Only available as part of the complete framed set of 12 Official Prints from the London Olympic and Paralympic Games 2012: Anthea Hamilton - Divers, Martin Creed - Work No. 1273, Howard Hodgkin – Swimming, Bridget Riley – Rose Rose, Chris Ofili - For the Unknown Runner, Rachel Whiteread – LOndOn 2O12, Fiona Banner - Superhuman Nude, Michael Craig-Martin – GO, Tracey Emin - Birds 2012, Gary Hume – Capital, Sarah Morris - Big Ben 2012, Bob and Roberta Smith - LOVE.
Six colour screen print on 350gsm Magnani Litho paper.
Bob and Roberta Smith use the immediacy of language to create hand-painted signs on pieces of found wood. These signs - painted in the style of community action banners, street signs, and fun fair posters - relay direct and often humorous messages. Taking the values of the Paralympic Games as a starting point, Bob and Roberta Smith propose the core elements of the athlete experience: courage, inspiration, love, and of course sweat.
Since 1912, each Olympic Host City has commissioned one or more posters to celebrate the hosting of the Games. The official posters of the Games are now themselves a unique celebration of 100 years of the meeting of art and sport, and a body of iconic work has been created over the last century. For London 2012, a commissioning panel including Tate Director Sir Nicholas Serota invited 12 leading artists to create images, using the Olympic and Paralympic values or the city of London as inspiration. Each resulting artwork is a distinct interpretation of either the Olympic or Paralympic Games.

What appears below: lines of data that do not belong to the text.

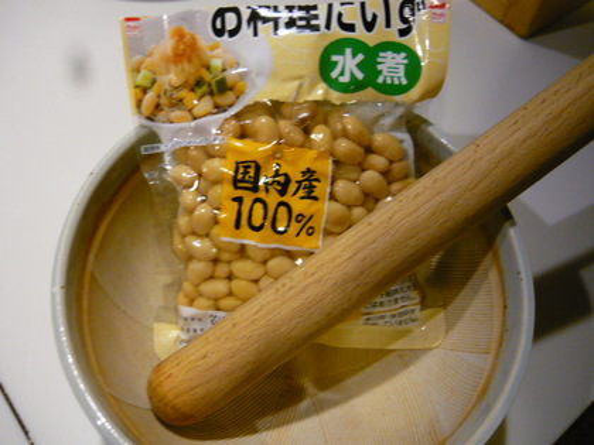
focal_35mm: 33
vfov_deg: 42.9
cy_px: 222
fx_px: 566
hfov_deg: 55.4
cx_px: 297
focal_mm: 5.5
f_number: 2.8
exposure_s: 1/10
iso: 400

About Bob and Roberta Smith
Bob and Roberta Smith is a pseudonym for the British artist Patrick Brill, whose politically inflected art explores language and its ability to manipulate and inspire. His paintings, executed with sign makers' paints and brushes on board, take the form of slogans, such as Make Art Not War, now in the collection of the Tate in London. A provocateur, he has run for Parliament and has said, "Make your own damn art. Do not expect me to do it for you."